If you continue up the Piedra Road several miles, past the turnoff to Williams Creek Reservoir and across Weminuche Creek, you'll enter a little-traveled area of mixed-conifer forest that transitions into spruce-fir. This is another great area to get high-elevation birds including Gray Jay, Olive-sided Flycatcher, Golden-crowned Kinglet, Evening Grosbeak, Red Crossbill and Three-toed Woodpecker. Odds are this is the best road for Dusky Grouse in the county. If you like your woods deep and your roads remote, this is the line for you.
Habitat - Ponderosa Forest, Mixed-Conifer Forest, Streamside Willow, Aspen Grove, Spruce-Fir Forest
Directions - Two miles west of Pagosa Springs on US 160, head north on Archuleta CR 600 (Piedra Road), and stay on this road for 15.5 miles to the Hinsdale County line. This road then becomes Hinsdale CR 631.

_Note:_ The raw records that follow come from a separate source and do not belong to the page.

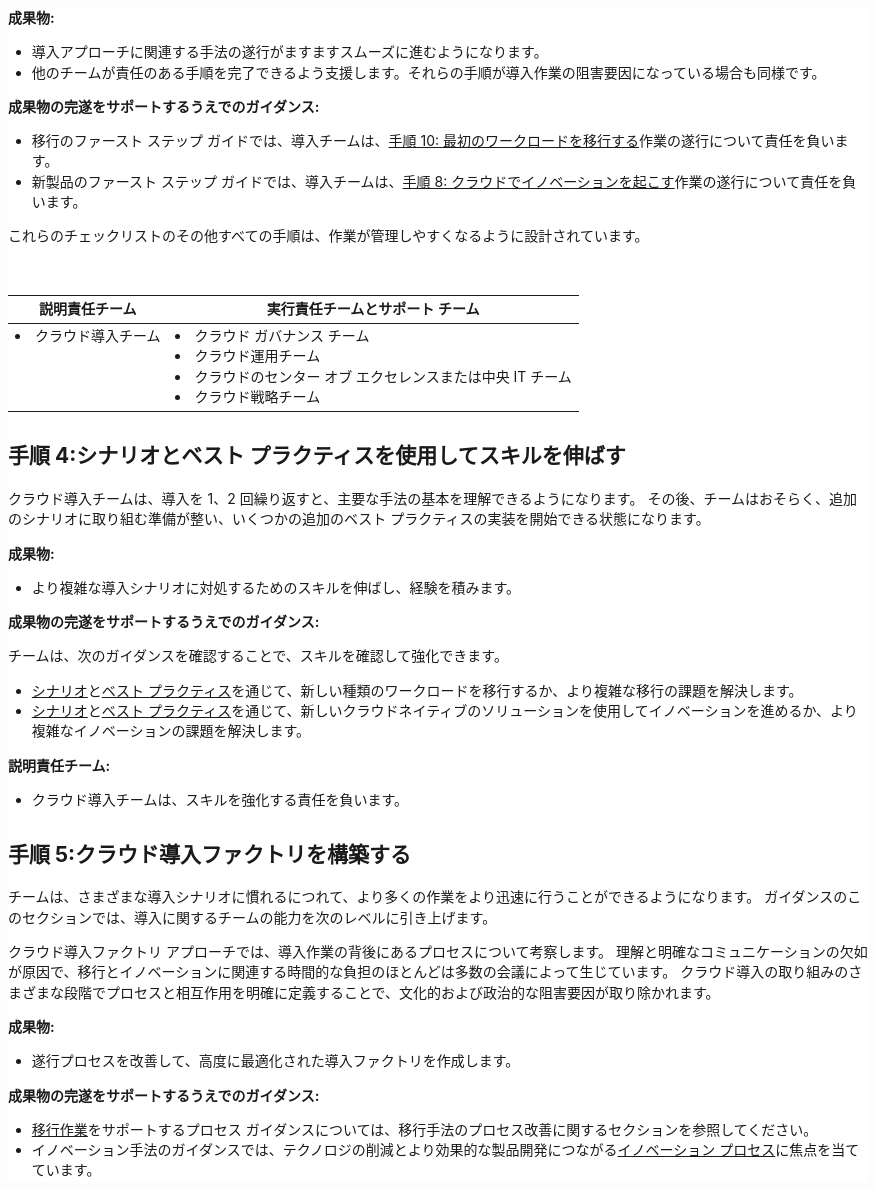 **成果物:**

- 導入アプローチに関連する手法の遂行がますますスムーズに進むようになります。
- 他のチームが責任のある手順を完了できるよう支援します。それらの手順が導入作業の阻害要因になっている場合も同様です。

**成果物の完遂をサポートするうえでのガイダンス:**

- 移行のファースト ステップ ガイドでは、導入チームは、[手順 10: 最初のワークロードを移行する](../migrate.md#step-8-migrate-your-first-10-workloads)作業の遂行について責任を負います。
- 新製品のファースト ステップ ガイドでは、導入チームは、[手順 8: クラウドでイノベーションを起こす](../innovate.md#step-8-innovate-in-the-cloud)作業の遂行について責任を負います。

これらのチェックリストのその他すべての手順は、作業が管理しやすくなるように設計されています。

<br>

| 説明責任チーム | 実行責任チームとサポート チーム |
| --- | --- |
| <li> クラウド導入チーム | <li> クラウド ガバナンス チーム <li> クラウド運用チーム <li> クラウドのセンター オブ エクセレンスまたは中央 IT チーム <li> クラウド戦略チーム |

## <a name="step-4-expand-your-skills-with-scenarios-and-best-practices"></a>手順 4:シナリオとベスト プラクティスを使用してスキルを伸ばす

クラウド導入チームは、導入を 1、2 回繰り返すと、主要な手法の基本を理解できるようになります。 その後、チームはおそらく、追加のシナリオに取り組む準備が整い、いくつかの追加のベスト プラクティスの実装を開始できる状態になります。

**成果物:**

- より複雑な導入シナリオに対処するためのスキルを伸ばし、経験を積みます。

**成果物の完遂をサポートするうえでのガイダンス:**

チームは、次のガイダンスを確認することで、スキルを確認して強化できます。

- [シナリオ](../../migrate/azure-best-practices/contoso-migration-overview.md)と[ベスト プラクティス](../../migrate/azure-best-practices/index.md)を通じて、新しい種類のワークロードを移行するか、より複雑な移行の課題を解決します。
- [シナリオ](../../innovate/kubernetes/index.md)と[ベスト プラクティス](../../innovate/best-practices/index.md)を通じて、新しいクラウドネイティブのソリューションを使用してイノベーションを進めるか、より複雑なイノベーションの課題を解決します。

**説明責任チーム:**

- クラウド導入チームは、スキルを強化する責任を負います。

## <a name="step-5-build-a-cloud-adoption-factory"></a>手順 5:クラウド導入ファクトリを構築する

チームは、さまざまな導入シナリオに慣れるにつれて、より多くの作業をより迅速に行うことができるようになります。 ガイダンスのこのセクションでは、導入に関するチームの能力を次のレベルに引き上げます。

クラウド導入ファクトリ アプローチでは、導入作業の背後にあるプロセスについて考察します。 理解と明確なコミュニケーションの欠如が原因で、移行とイノベーションに関連する時間的な負担のほとんどは多数の会議によって生じています。 クラウド導入の取り組みのさまざまな段階でプロセスと相互作用を明確に定義することで、文化的および政治的な阻害要因が取り除かれます。

**成果物:**

- 遂行プロセスを改善して、高度に最適化された導入ファクトリを作成します。

**成果物の完遂をサポートするうえでのガイダンス:**

- [移行作業](../../migrate/migration-considerations/index.md)をサポートするプロセス ガイダンスについては、移行手法のプロセス改善に関するセクションを参照してください。
- イノベーション手法のガイダンスでは、テクノロジの削減とより効果的な製品開発につながる[イノベーション プロセス](../../innovate/considerations/index.md)に焦点を当てています。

Delorme - 77 D7, 78 D1, 87 A7, 88 A1
Roads of Colorado - 132 A3-B4
Williams Creek Reservoir
Description - This is the largest reservoir in the southern part of the county, and it can occasionally have a Western Grebe or an interesting duck when it is not overrun by boaters and fishermen. Osprey has bred here in the past, but has not been seen recently. The waterbirds tend to congregate at the northern end of the lake, but don't neglect the small axillary pond just off the road in the SW corner.
Continuing north past the reservoir, you will go through some mid-elevation riparian areas where you might find the likes of Red-naped Sapsucker. Thick willows along the stream in the valley floor harbor Fox Sparrows among other expected species, and Wilson's Snipe winnow overhead on summer evenings. At the end of the road you can pick up the Williams Creek Trail, a beautiful path through mixed-conifer and spruce-fir forests where you could find birds like Cassin's Finch, Hammond's Flycatcher and Three-toed Woodpecker among others.
Habitat - Lake, Ponderosa Forest, Streamside Willow, Mixed-Conifer Forest, Spruce-Fir Forest
Directions - Two miles west of Pagosa Springs on US 160, head north on Archuleta CR 600 (Piedra Road), and stay on this road for 15.5 miles to the Hinsdale County line. This road then becomes Hinsdale CR 631. To get to Williams Creek Reservoir, continue north for 6.2 miles to CR 640. Go north on CR 640 for 1.5 miles to the reservoir. Continue past it to the end of the road if you want to reach the Williams Creek Trailhead.